The overall goal of these various types of reforms is to better align hiring, compensation, promotion, and workforce adjustment to merit. Although there may be some inherent constraints to how far the government can push in this direction, one can argue that it’s so important to change the culture and incentives within the government that it would be worth it to compromise on other union priorities in order to achieve it.
3. The role for yearly spending reviews
Although a comprehensive operational and programmatic review as set out above must be a priority, the goal shouldn’t be just to realize short-term fiscal savings. It ought to be to establish a culture of ongoing operational efficiencies and programmatic priority setting.
The Harper government’s strategic review process (which was run from 2007 to 2009) ought to be reinstituted following the major operational and programmatic review. Strategic reviews weren’t motivated by deficit reduction. They were principally focused on controlling or limiting the growth of new spending by reallocating departmental spending from low- to high-priority initiatives.
Under the Strategic Review model, roughly 25 percent of government spending was reviewed annually over a four-year cycle. Participating departments in a given year were identified in the early spring. They were given a spending base and a 5 percent target from the Treasury Board Secretariat and required to conduct a self-evaluation of where they proposed to achieve these savings from low-priority and low-performing programs. Departments were then free to put forward alternative spending proposals to reinvest their savings back into their own budgets.
This type of mechanism is important to control the growth of program spending. It’s not just enough to carry out major spending reviews every decade. That only cuts back on existing spending. It doesn’t affect the growth of new spending. Strategic reviews were generally successful at pushing departments to weigh their new priorities against existing ones and self-finance the creation of new spending programs. In 2007, for instance, the reviews produced about $386 million in gross savings—of which $259 million was reinvested back into the same departments and agencies.
Key takeaways
If Carney and Poilievre’s fiscal commitments are to be taken seriously, they both involve significant reductions in the federal program spending.
Achieving such ambitious fiscal targets will require them to carry out a comprehensive review of federal spending. Previous reviews have tended to focus solely on program spending and by and large ignore government operations. It should be both this time. Direct program spending (including on government operations) has doubled over the past decade, including a 70-percent increase in the federal workforce. There’s scope here to realize operational efficiencies by eliminating redundancies, making greater use of technology, and boosting public sector productivity.
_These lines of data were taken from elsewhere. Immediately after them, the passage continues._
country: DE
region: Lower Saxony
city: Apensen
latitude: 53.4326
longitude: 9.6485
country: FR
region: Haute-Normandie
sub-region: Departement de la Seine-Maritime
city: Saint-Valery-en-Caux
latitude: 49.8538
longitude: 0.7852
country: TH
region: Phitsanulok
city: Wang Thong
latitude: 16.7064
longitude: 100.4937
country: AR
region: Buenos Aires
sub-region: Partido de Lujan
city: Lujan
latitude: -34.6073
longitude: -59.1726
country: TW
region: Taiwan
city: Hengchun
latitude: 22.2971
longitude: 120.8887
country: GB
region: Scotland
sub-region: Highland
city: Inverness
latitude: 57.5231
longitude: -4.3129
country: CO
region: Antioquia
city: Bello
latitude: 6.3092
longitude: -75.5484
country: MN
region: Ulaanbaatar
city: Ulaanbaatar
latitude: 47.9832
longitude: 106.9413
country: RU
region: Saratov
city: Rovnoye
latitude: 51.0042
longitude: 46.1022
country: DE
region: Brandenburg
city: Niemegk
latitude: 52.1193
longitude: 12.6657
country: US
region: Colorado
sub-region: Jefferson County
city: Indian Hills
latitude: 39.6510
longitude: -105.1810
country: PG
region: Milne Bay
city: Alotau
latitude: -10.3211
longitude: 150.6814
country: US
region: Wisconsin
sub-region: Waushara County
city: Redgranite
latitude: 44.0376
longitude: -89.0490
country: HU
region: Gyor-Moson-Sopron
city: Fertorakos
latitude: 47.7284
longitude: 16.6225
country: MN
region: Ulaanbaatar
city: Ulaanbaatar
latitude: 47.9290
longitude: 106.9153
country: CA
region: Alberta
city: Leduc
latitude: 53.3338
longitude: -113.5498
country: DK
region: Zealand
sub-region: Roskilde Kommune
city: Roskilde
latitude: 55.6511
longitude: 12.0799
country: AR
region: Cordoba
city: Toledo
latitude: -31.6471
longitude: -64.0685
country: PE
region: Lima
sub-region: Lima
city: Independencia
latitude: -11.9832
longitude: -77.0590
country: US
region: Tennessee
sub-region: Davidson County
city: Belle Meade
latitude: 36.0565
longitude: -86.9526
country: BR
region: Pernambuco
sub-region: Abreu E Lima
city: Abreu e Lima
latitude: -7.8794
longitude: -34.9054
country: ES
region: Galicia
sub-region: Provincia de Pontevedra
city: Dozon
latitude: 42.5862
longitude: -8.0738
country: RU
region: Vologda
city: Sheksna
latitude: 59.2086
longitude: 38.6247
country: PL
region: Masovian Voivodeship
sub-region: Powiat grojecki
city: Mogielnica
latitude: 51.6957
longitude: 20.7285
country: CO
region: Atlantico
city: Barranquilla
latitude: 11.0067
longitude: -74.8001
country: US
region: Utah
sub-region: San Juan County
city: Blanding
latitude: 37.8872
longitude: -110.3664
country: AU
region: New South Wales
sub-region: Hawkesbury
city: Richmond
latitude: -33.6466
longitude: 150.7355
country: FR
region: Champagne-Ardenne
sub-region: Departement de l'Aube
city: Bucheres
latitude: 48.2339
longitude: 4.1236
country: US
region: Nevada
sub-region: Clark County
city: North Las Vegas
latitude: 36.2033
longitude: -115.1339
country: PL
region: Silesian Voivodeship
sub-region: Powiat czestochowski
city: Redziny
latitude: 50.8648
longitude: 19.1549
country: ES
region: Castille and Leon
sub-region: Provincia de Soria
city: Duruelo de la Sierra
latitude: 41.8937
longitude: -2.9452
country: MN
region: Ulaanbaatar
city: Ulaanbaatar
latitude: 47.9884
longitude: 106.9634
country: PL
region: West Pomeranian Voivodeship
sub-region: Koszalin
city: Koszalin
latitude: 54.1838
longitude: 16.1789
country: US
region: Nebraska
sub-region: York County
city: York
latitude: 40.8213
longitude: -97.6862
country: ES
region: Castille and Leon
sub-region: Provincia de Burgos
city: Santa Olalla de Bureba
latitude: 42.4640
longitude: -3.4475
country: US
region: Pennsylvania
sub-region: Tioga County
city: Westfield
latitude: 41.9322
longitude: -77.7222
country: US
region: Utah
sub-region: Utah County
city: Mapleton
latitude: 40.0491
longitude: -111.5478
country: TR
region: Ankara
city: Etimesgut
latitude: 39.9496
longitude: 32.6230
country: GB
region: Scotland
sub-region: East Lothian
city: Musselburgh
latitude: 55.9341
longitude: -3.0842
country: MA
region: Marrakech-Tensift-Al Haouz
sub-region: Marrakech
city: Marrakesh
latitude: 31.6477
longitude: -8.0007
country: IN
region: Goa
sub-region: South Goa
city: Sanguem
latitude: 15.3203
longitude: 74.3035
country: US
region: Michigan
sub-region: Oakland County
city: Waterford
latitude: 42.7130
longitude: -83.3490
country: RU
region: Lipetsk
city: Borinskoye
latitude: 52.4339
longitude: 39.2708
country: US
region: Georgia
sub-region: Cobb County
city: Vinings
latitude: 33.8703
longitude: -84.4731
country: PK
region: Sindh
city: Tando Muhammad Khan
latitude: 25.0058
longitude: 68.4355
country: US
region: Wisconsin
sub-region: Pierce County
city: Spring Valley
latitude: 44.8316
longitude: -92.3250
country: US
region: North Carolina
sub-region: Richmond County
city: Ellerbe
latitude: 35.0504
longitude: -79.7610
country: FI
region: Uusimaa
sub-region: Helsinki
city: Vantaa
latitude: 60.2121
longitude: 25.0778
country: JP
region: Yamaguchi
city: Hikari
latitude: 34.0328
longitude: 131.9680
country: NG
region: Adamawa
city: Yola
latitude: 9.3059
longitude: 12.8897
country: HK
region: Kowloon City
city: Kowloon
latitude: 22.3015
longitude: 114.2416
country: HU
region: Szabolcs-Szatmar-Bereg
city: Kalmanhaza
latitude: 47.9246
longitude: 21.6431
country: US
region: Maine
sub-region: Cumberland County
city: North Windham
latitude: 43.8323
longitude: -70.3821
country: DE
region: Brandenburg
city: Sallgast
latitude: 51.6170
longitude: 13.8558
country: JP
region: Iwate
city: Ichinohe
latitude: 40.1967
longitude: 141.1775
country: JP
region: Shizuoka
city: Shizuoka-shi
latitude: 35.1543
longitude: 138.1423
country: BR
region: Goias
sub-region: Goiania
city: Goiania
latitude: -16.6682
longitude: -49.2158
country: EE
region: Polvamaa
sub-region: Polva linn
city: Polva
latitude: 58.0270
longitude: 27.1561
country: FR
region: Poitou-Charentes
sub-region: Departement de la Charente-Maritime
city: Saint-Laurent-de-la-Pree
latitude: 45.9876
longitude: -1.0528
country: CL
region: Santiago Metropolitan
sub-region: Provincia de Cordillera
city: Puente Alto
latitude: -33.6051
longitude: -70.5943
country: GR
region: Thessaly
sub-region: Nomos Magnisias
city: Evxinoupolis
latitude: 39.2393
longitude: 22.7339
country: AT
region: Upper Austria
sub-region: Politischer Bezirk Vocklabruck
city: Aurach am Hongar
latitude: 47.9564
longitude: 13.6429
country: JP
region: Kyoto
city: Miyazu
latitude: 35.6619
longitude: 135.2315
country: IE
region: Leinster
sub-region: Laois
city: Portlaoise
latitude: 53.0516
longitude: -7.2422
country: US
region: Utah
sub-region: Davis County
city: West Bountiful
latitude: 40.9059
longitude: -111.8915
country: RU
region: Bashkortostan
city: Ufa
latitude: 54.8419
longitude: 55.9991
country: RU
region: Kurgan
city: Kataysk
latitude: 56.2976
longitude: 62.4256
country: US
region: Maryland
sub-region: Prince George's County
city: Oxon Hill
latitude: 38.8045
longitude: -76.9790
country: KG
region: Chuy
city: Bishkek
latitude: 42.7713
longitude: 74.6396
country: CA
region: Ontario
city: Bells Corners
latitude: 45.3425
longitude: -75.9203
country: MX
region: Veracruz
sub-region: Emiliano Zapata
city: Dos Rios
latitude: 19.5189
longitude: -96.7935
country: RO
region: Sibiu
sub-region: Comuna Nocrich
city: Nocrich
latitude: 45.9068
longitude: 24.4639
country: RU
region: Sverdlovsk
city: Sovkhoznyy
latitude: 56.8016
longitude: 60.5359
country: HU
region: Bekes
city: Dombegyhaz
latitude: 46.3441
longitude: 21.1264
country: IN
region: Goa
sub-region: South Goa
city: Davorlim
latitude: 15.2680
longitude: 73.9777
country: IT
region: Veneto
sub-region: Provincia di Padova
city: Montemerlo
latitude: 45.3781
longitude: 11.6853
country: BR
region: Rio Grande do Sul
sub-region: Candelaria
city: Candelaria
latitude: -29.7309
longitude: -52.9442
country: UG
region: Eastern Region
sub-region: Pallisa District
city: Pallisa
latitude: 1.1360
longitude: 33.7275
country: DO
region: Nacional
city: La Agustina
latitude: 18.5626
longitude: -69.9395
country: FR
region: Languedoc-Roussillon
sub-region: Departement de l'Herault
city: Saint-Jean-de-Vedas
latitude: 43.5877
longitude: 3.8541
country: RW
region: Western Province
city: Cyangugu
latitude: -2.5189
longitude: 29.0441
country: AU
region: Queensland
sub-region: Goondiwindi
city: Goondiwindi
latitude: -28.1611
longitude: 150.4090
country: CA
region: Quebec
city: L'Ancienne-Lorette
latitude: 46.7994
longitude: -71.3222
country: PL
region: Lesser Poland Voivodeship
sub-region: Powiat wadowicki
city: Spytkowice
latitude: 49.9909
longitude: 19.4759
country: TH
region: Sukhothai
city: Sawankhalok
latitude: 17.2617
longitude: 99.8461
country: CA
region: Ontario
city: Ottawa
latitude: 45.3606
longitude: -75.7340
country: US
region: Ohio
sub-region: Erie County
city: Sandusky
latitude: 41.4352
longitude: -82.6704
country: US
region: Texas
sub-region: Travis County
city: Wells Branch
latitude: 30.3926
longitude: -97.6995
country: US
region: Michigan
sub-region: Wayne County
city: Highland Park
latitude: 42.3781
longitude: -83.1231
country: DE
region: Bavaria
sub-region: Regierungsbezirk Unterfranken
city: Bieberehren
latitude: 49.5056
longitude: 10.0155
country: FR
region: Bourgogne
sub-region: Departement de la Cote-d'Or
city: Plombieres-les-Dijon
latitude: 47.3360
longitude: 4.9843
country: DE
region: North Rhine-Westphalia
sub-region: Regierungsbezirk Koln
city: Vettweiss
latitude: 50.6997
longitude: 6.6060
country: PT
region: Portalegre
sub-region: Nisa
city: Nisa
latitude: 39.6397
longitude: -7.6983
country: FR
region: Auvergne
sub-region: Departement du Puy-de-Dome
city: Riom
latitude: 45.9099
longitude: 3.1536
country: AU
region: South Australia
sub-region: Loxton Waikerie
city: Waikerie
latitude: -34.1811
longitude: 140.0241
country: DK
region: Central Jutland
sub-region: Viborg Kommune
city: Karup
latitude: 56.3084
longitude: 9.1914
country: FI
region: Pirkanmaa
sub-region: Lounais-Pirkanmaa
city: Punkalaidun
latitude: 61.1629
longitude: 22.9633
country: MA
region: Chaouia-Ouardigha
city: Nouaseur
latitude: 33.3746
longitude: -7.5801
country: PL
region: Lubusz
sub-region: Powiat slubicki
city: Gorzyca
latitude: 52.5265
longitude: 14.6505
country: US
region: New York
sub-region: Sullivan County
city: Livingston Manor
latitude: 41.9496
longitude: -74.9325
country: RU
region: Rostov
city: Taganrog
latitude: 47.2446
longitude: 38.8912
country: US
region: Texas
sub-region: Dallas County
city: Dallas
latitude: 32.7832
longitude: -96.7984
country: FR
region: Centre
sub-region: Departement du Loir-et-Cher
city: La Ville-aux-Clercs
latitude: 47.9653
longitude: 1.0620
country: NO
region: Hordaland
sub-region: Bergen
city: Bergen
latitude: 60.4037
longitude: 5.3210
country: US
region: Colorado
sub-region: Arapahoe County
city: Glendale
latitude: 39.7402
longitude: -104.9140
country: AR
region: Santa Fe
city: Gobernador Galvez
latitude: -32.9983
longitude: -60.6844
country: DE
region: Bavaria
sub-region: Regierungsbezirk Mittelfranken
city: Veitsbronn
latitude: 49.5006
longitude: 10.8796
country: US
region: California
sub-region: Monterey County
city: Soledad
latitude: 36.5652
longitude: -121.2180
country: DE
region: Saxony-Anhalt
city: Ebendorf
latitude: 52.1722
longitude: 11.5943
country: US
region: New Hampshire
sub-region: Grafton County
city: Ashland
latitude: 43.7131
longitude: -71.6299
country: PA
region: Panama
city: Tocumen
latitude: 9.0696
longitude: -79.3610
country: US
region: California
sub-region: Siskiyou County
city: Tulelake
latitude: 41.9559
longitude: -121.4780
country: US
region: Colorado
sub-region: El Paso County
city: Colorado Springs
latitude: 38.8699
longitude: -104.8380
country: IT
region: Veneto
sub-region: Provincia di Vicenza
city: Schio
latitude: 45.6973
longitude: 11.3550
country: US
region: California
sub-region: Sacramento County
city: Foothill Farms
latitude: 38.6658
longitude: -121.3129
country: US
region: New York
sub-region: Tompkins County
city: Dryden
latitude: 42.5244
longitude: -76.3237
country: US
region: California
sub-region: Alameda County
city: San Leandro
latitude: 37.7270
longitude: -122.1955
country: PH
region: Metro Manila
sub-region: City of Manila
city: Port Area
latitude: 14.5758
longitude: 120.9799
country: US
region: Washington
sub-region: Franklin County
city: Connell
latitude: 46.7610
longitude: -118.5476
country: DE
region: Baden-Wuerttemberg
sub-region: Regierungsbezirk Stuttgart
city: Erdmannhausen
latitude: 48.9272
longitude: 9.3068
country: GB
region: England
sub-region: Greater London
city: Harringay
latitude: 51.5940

Notwithstanding the controversy around it, the DOGE exercise in the U.S. may offer some useful lessons. One doesn’t have to fully support its particularities to see that its focus on issues like workforce optimization, office space utilization, software modernization, and leveraging productivity-enhancing technology can also apply to the Canadian spending review exercise. Canadian policymakers should draw on the good aspects of DOGE and discard the bad ones.
In addition to these immediate-term steps to reduce federal program spending, there are other ones that the government should take to strengthen a culture of performance and control the growth of new spending.
The ultimate goal of these various measures should be understood as reconceptualizing what government does and how it does it.